More than 200 men and women of all ages crowded the parking lot of the Colorado Division of Wildlife in Glenwood Springs on Tuesday morning for a chance to buy a hunting license.

At 8 a.m., the DOW made available for sale its leftover deer and elk hunting licenses – those tags not bought via the normal computerized lottery system.

And turnout by the hunting public was fervent.

Pickups and cars clogged the shoulders of the freeway frontage road in West Glenwood, overflow parking for the throng of hopeful hunters waiting in line in the DOW parking lot.

And some hunters actually camped out overnight to assure themselves an early slot in line. The remnants makeshift campsites were still seen around the parking lot.

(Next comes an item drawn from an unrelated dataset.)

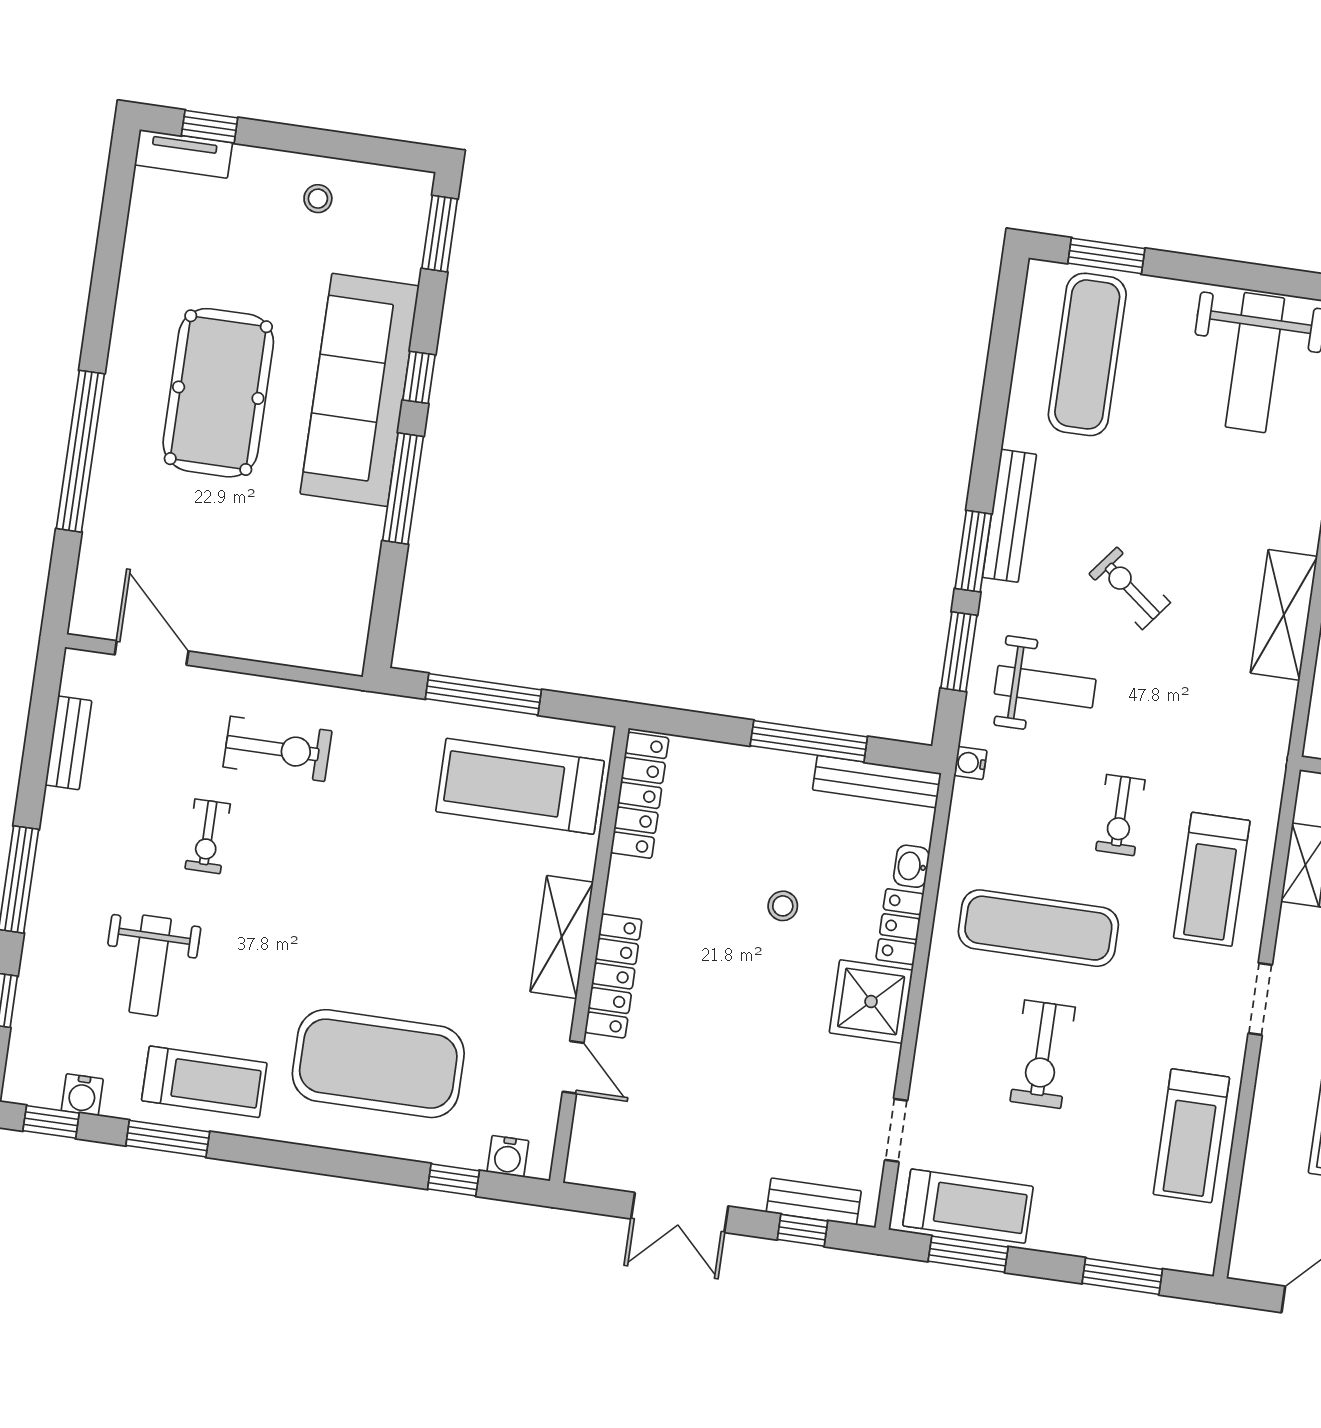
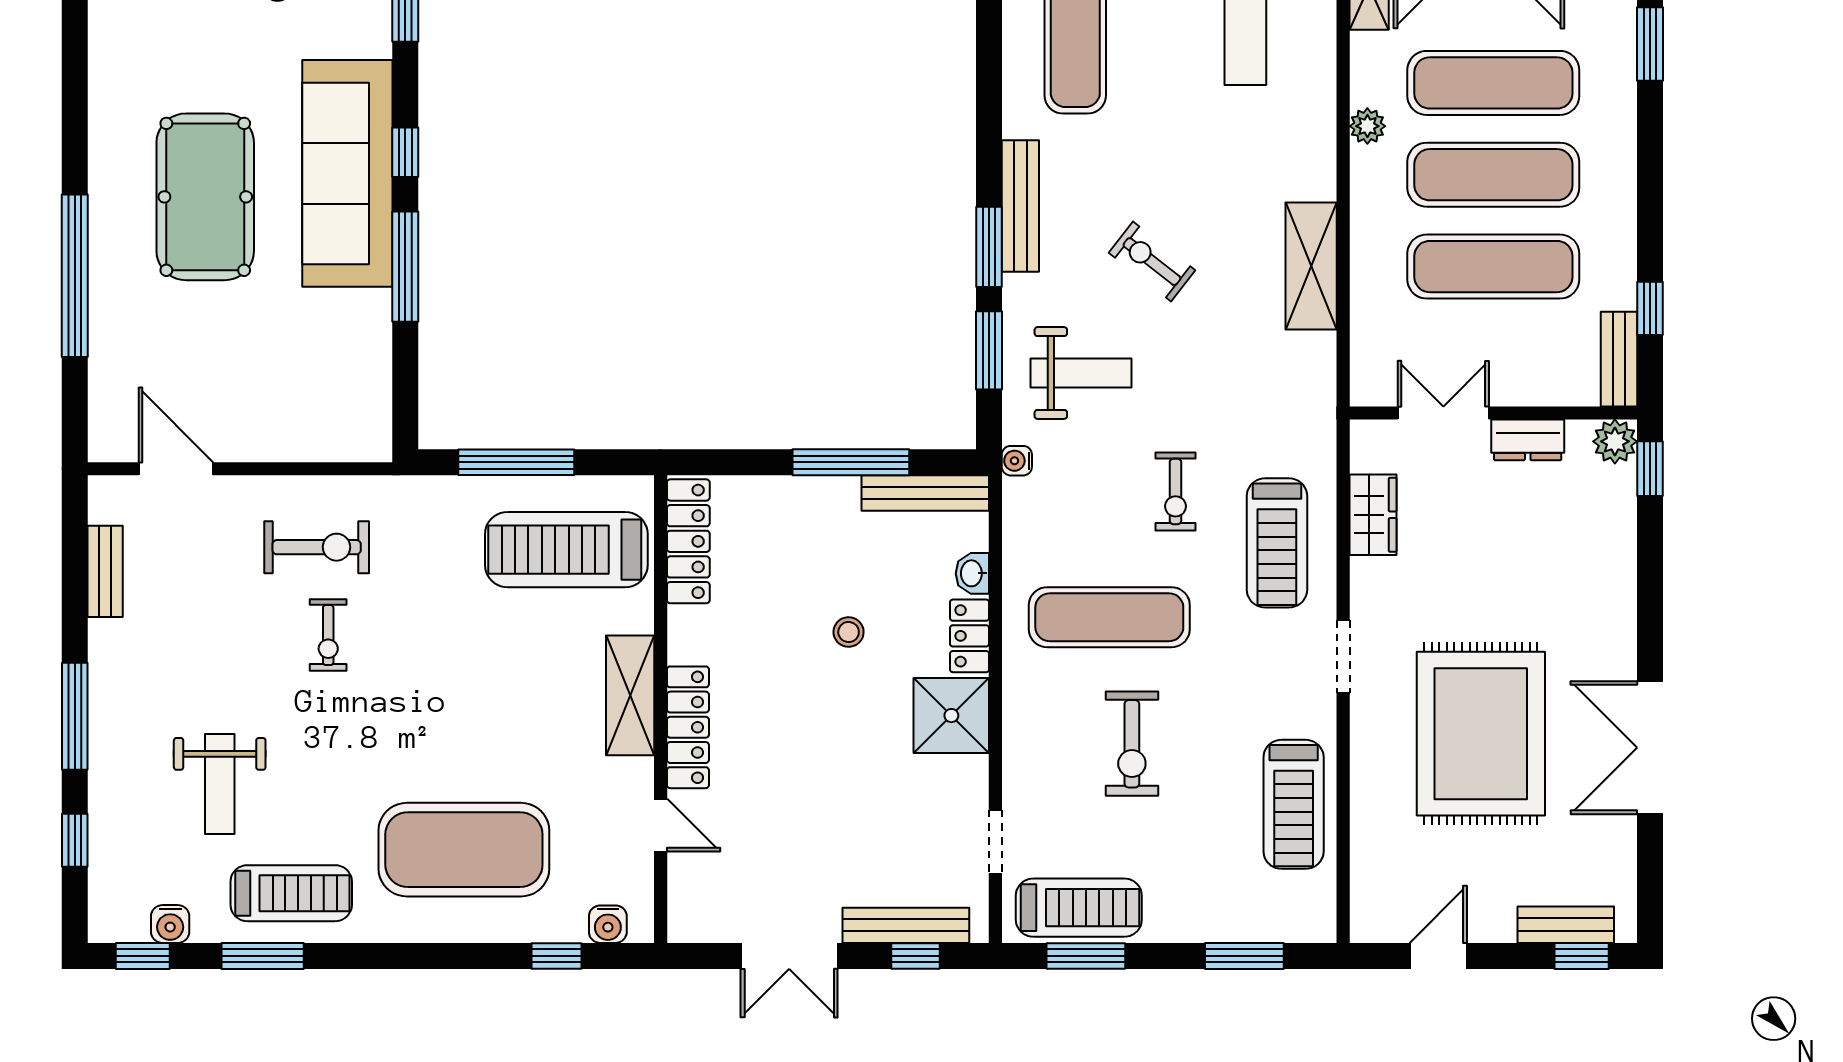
exercise bike: (208, 836) -> (328, 635), moved
bench: (814, 1201) -> (906, 925), width x1.36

Most people in line were good-humored about the wait, happy to have a shot at a hunting tag.

Mary Dion of Carbondale was in that line, still 80 people long by 10:30 a.m.

“I’ve been hunting for 20 years,” she said. “I love to go hunting with my son and his friends … I don’t mind the wait.”

Wendy Turgeon of Carbondale waited in line for 2.5 hours. No hunter herself, she was trying to buy tags for friends.

“They conned me into it,” she laughed. “Guess I’m just too big-hearted. But I didn’t dream the wait would be this long,” she said, gazing at the long line of humanity still in front of her.

David Yeo of Eagle was in line for over three hours to get additional elk tags for himself and a buddy. “And I’m still smiling,” he noted. “As long as I get my tags, it’s not so bad.”

Daniel Pagni of Glenwood Springs was also smiling. By 10:30 a.m., he had his new tags and was heading for his car.

Originally from California, Pagni said he was “more enthusiastic than most people,” since it will be his first hunting season in Colorado. “I really didn’t mind the wait,” he added.

Pat Tucker of the DOW said the annual leftover license sale went well.

“It was a good turnout. We started selling at 8 a.m. and people were still lining up at 1:30 in the afternoon,” he said.

“We were selling mostly elk and deer tags today,” said Tucker. “We did have a few antelope and bear licenses, as well.”

Deer and elk season starts on Aug. 31 for bow hunters and on Oct. 12 for shooters.

“It’s important for the DOW to get these tags into the hands of hunters,” added Tucker. “The revenue is important for wildlife management programs and licensing is one of the main tools we use to manage herd size.”